Assess if there is enough statistical support for the reconstructed amino acid sequence for the lowly supported ancestors. If there is not enough support, it may be beneficial to add more sequences to the multiple sequence alignment that would provide additional sequence signal for this particular ancestor.

In [None]:
#@title (Recommended) View amino acid-level statistical support for ancestral sequences  

#@markdown The ancestor-data.csv file
#@markdown shows posterior probability values calculated for the
#@markdown maximum likelihood and next most likely amino acid
#@markdown (or alternate state) at each site along the reconstructed
#@markdown ancestral sequences. The location of the file is shown
#@markdown below and its contents can be viewed by running the cell.

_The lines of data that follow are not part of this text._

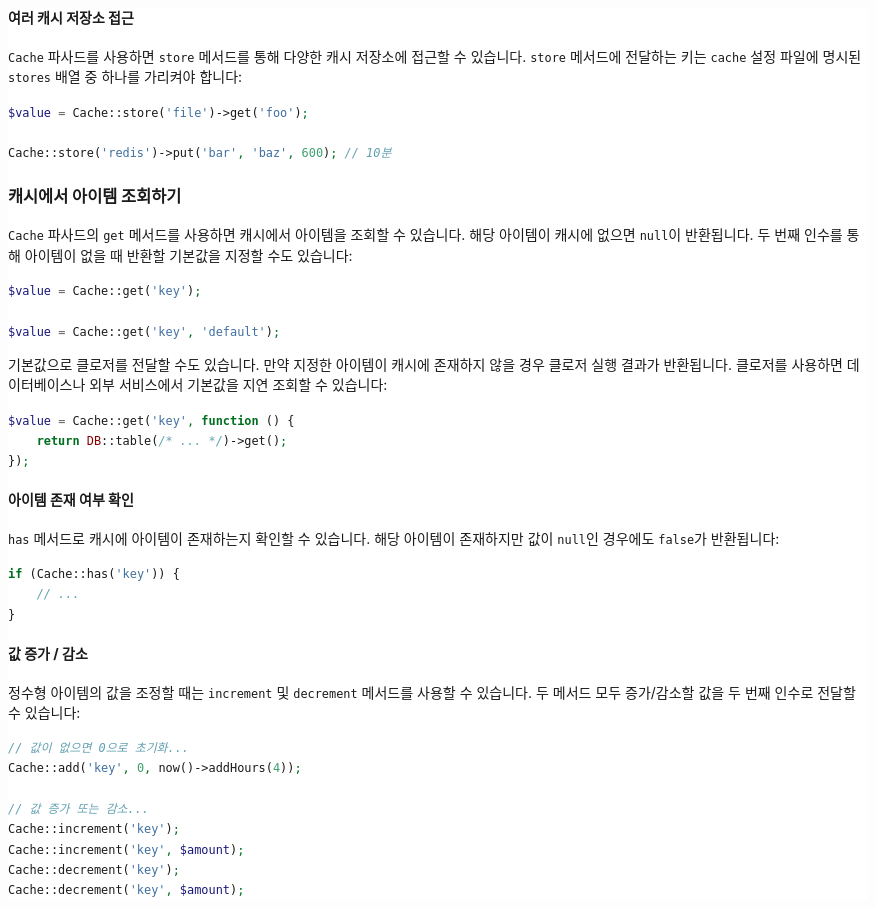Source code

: <a name="accessing-multiple-cache-stores"></a>
#### 여러 캐시 저장소 접근

`Cache` 파사드를 사용하면 `store` 메서드를 통해 다양한 캐시 저장소에 접근할 수 있습니다. `store` 메서드에 전달하는 키는 `cache` 설정 파일에 명시된 `stores` 배열 중 하나를 가리켜야 합니다:

```php
$value = Cache::store('file')->get('foo');

Cache::store('redis')->put('bar', 'baz', 600); // 10분
```

<a name="retrieving-items-from-the-cache"></a>
### 캐시에서 아이템 조회하기

`Cache` 파사드의 `get` 메서드를 사용하면 캐시에서 아이템을 조회할 수 있습니다. 해당 아이템이 캐시에 없으면 `null`이 반환됩니다. 두 번째 인수를 통해 아이템이 없을 때 반환할 기본값을 지정할 수도 있습니다:

```php
$value = Cache::get('key');

$value = Cache::get('key', 'default');
```

기본값으로 클로저를 전달할 수도 있습니다. 만약 지정한 아이템이 캐시에 존재하지 않을 경우 클로저 실행 결과가 반환됩니다. 클로저를 사용하면 데이터베이스나 외부 서비스에서 기본값을 지연 조회할 수 있습니다:

```php
$value = Cache::get('key', function () {
    return DB::table(/* ... */)->get();
});
```

<a name="determining-item-existence"></a>
#### 아이템 존재 여부 확인

`has` 메서드로 캐시에 아이템이 존재하는지 확인할 수 있습니다. 해당 아이템이 존재하지만 값이 `null`인 경우에도 `false`가 반환됩니다:

```php
if (Cache::has('key')) {
    // ...
}
```

<a name="incrementing-decrementing-values"></a>
#### 값 증가 / 감소

정수형 아이템의 값을 조정할 때는 `increment` 및 `decrement` 메서드를 사용할 수 있습니다. 두 메서드 모두 증가/감소할 값을 두 번째 인수로 전달할 수 있습니다:

```php
// 값이 없으면 0으로 초기화...
Cache::add('key', 0, now()->addHours(4));

// 값 증가 또는 감소...
Cache::increment('key');
Cache::increment('key', $amount);
Cache::decrement('key');
Cache::decrement('key', $amount);
```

ancestor_data = "03_ancestors/output/reconciled-tree_ancestors/ancestor-data.csv" #@param {type:"string"}

df = pd.read_csv(ancestor_data)
df

--------

# *Bootstrap-reconcile*

--------

# 04. Branch supports

To determine branch supports, topiary uses non-parametric bootstrapping (Felsenstein J, 1985). Briefly, RAxML-NG generates pseudoreplicate alignments by sampling columns, with replacement, from the input alignment. RAxML-NG then infers an evolutionary tree for each of these alignments. Topiary generates up to 1,000 bootstrap pseudoreplicates, using RAxML- NG’s automatic Extended Majority Rules (autoMRE) method with a cutoff of 0.03 to determine the exact number. The output from RAxML-NG is a collection of pseudoreplicate alignments and pseudoreplicate gene trees. Because we are reconstructing ancestors on the reconciled tree, we pass each pseudoreplicate alignment and gene tree into GeneRax for gene-species tree reconciliation, yielding a final collection of pseudoreplicate reconciled trees. Topiary then uses RAxML-NG to map these pseudoreplicate trees onto the ML reconciled tree as branch supports. Topiary also assesses convergence for the branch support estimate using the `--bsconverge` option.

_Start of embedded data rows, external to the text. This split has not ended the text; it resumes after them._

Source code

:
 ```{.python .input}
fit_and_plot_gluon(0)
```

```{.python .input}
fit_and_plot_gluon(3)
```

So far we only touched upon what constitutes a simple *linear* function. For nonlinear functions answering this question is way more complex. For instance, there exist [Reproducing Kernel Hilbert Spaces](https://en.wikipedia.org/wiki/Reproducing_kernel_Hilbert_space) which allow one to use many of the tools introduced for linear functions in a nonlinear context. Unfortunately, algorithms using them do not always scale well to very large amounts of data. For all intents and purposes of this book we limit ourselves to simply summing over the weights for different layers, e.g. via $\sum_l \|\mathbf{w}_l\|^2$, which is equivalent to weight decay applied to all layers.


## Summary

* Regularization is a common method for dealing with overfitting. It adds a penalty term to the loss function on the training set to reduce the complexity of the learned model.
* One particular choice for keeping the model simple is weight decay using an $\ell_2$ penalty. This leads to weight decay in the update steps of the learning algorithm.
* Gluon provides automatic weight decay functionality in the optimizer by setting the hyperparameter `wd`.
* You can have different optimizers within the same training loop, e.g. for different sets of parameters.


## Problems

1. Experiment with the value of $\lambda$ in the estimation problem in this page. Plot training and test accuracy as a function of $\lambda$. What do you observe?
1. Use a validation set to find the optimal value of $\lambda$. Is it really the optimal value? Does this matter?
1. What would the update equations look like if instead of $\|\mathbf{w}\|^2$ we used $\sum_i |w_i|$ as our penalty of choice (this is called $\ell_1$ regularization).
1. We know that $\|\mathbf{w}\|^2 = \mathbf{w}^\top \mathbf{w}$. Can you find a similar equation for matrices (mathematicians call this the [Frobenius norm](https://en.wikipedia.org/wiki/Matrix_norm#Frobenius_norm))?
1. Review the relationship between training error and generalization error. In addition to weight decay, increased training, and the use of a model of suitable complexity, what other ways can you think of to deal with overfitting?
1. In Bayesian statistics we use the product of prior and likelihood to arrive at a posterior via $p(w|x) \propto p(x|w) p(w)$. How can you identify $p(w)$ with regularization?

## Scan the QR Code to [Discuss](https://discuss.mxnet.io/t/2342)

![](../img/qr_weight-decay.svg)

This cell first reconciles each bootstrap pseudoreplicate ML gene tree.
It then calculates branch support values from the frequencies of seeing
the same ancestral nodes found in the species-reconciled ML gene tree.


In [None]:
# 04. Determine statistical supports for the existence of each reconstructed ancestor

topiary.generate_bootstraps(prev_calculation="03_ancestors",
                            calc_dir="04_bootstraps",
                            num_threads=-1,
                            restart=False,
                            overwrite=False)


# 05. Summary reports

Execute this cell to generate an interactive html report summarizing
the results of your ancestral sequence reconstruction.

In [None]:
# 05. Create an html report for the calculation

topiary.tree_report(ancestor_directory="03_ancestors",
                    tree_directory="04_bootstraps",
                    output_directory="05_reports")

# Interpret the results

See the [topiary documentation](https://topiary-asr.readthedocs.io/en/latest/protocol.html#interpret-the-results) for a detailed description of how to determine if a particular ancestral sequence has reasonable statistical support to have existed. Such ancestors can be resurrected and functional characterized.